This post will make more sense if you read last week's post first. It's ingeniously titled Medicated Part One to distinguish it from this one, Medicated Part Two.

Then we get to the worst part of the day. I was feeling better in the afternoon after a long, damp nap (reference is from last week's post) when I heard sirens in the distance. Why is that important, you ask? Let's back up a bit.


The nice thing about Korean Jindo dogs is that they don't bark much. Caleb would bark to alert me when a person came on our property, but he wouldn't bark at birds, squirrels, or paper bags flying in the wind. Which was good, generally speaking. 

My problem was that on the few occasions he did bark, he only barked when outside. I wanted him to bark when he was inside and someone came to the door (especially while Jay was at the fire station for a 24-hour shift and I was home alone). Caleb's fierce, white-wolf looks didn’t intimidate strangers when he was silently peeking from around the corner. 

Our vet told us we'd done an amazing job with Caleb's rehab so far (a neighbor rescued him and gave him to us several months earlier), but advised us to continue to build his confidence until he felt secure enough to bark while in the house. The vet was an older man with a heavy European accent, and since I'm illogically convinced that a heavy European accent guarantees expertise, I raptly listened.  

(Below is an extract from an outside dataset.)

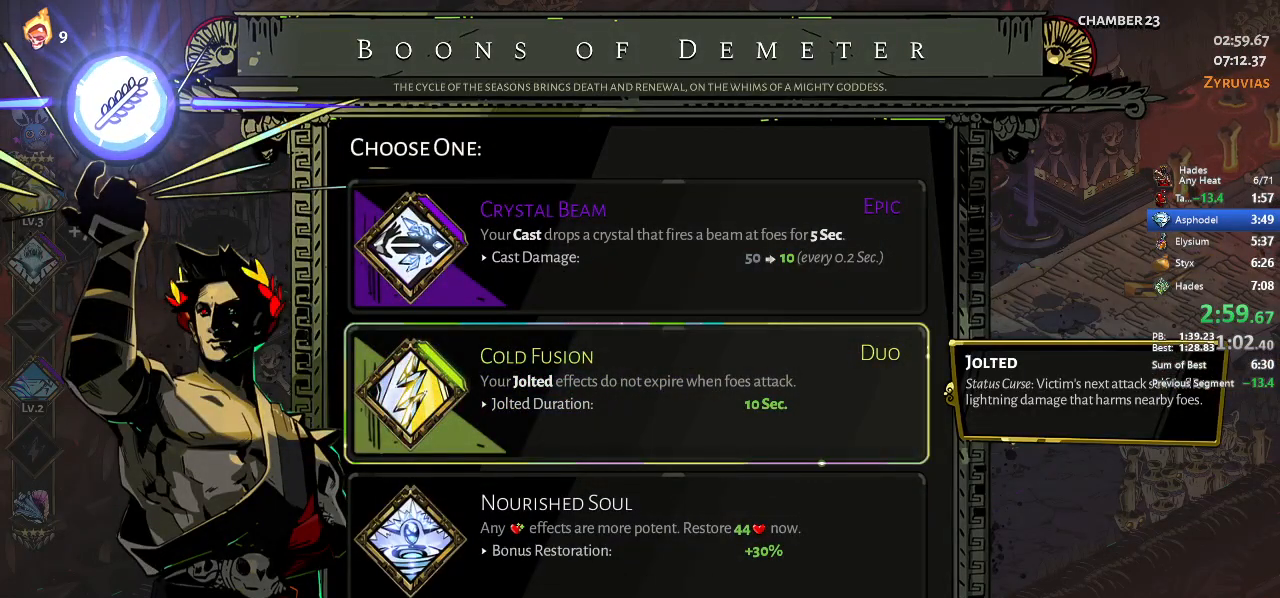
{"buttons": ["A"], "left_stick": "center", "events": [[500, "A", "down"]]}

While looking for ways to boost Caleb's confidence, I noticed that when he was outside, he howled happily, tail wagging, when he heard firetruck sirens.

 

A light bulb went on (bing!). I figured that if I could encourage him to howl indoors, then he would eventually feel secure enough to bark indoors as well. Brilliant!

So, the next time Caleb was inside and I heard sirens, I cleverly said, "Howl," and gave him a demonstration. He looked perplexed that I was howling in the house, but eventually joined me by making some faint, strange noises, with his forehead puckered. He was possibly asking if I was losing my mind, but I praised his vocal efforts with an enthusiastic, "Good howl!"

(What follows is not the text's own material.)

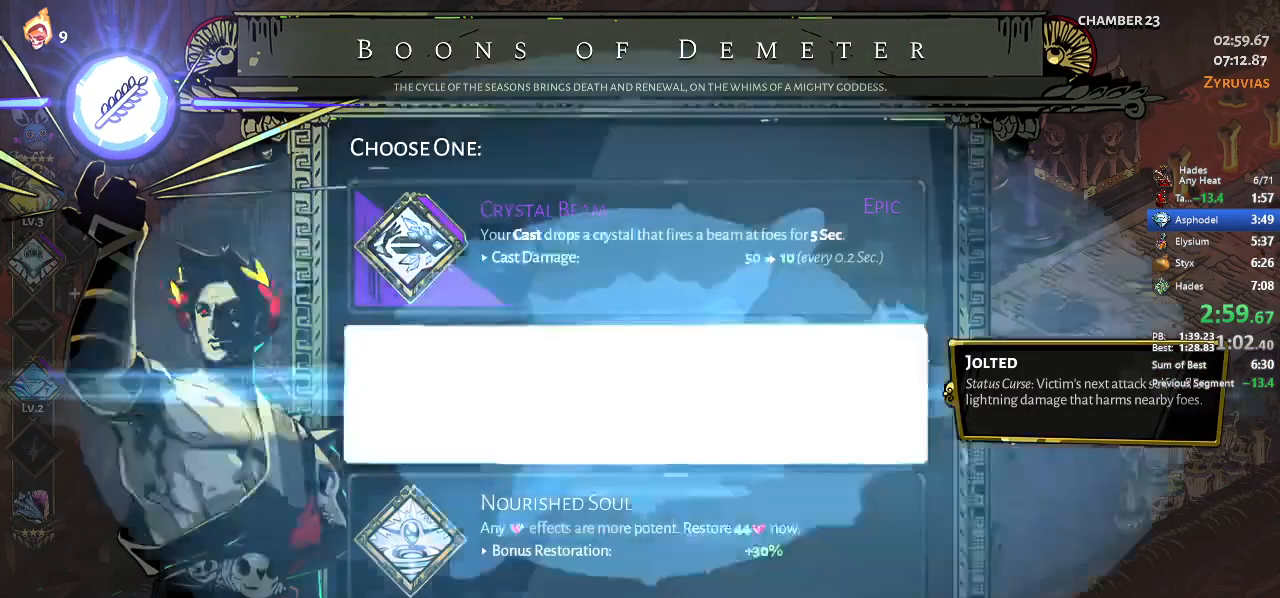
{"buttons": [], "left_stick": "up-right", "events": [[100, "left_stick", "up-right"], [133, "A", "up"], [200, "A", "down"], [300, "A", "up"], [367, "A", "down"], [500, "A", "up"]]}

When Jay came home from work the next morning, we heard sirens again (no, we don't have an arsonist on our street; we live a couple of miles from the fire station.), so I commanded, "Howl," and we both howled for Caleb. After a few minutes of our idiotic indoor bawling, he finally joined us with a response that sounded like a dying moose.

Most likely it was doggy laughter.  

But I exclaimed, "Good howl!" to encourage him.
 
Back to the worst part of my day...I was feeling better in the afternoon after a long, damp nap (reference is from last week's post) when I heard sirens in the distance. Caleb was outside, and I knew he'd howl when they came closer. Excitedly, I shouted for Jay, who was in the kitchen, to rush outside and join him. 

Jay obligingly ambled out the side door. He's very good to me.

Thinking, I, too, could help, I climbed out of bed and went out on the back deck. I couldn't see Jay, who was around the corner of the house, but when I couldn't hear him, I had an annoying suspicion that he was humoring me by standing there whispering, "Howl. Howl. Ah-rooo. Ah-rooo," under his breath. 

The sirens were lessening, but I smugly decided that I, at least, was dedicated enough to our pup's rehab to continue the exercise. 

I leaned over the deck railing in my powder blue, snowflake pajamas and howled. 

To my joy, Caleb raced from the side of the house, barking! I proudly assumed that he was responding to my feral vocalization, so, although the sirens were long gone, I threw back my head and howled again. 

Nice and long and loud. 

It was a spectacular howl!

As I slowly lowered my head at the end of my award-worthy canine call, I noticed that Caleb had kept running because he was actually barking at the neighbor who lives behind us; she was next to our back fence, partially concealed by the bush she'd been clipping, staring at me in open-mouthed shock. 

She abruptly put her head down and scurried away. 

We don’t know her well, so I desperately wanted to yell to her rapidly retreating back, "I'M MEDICATED. HEAVILY!" 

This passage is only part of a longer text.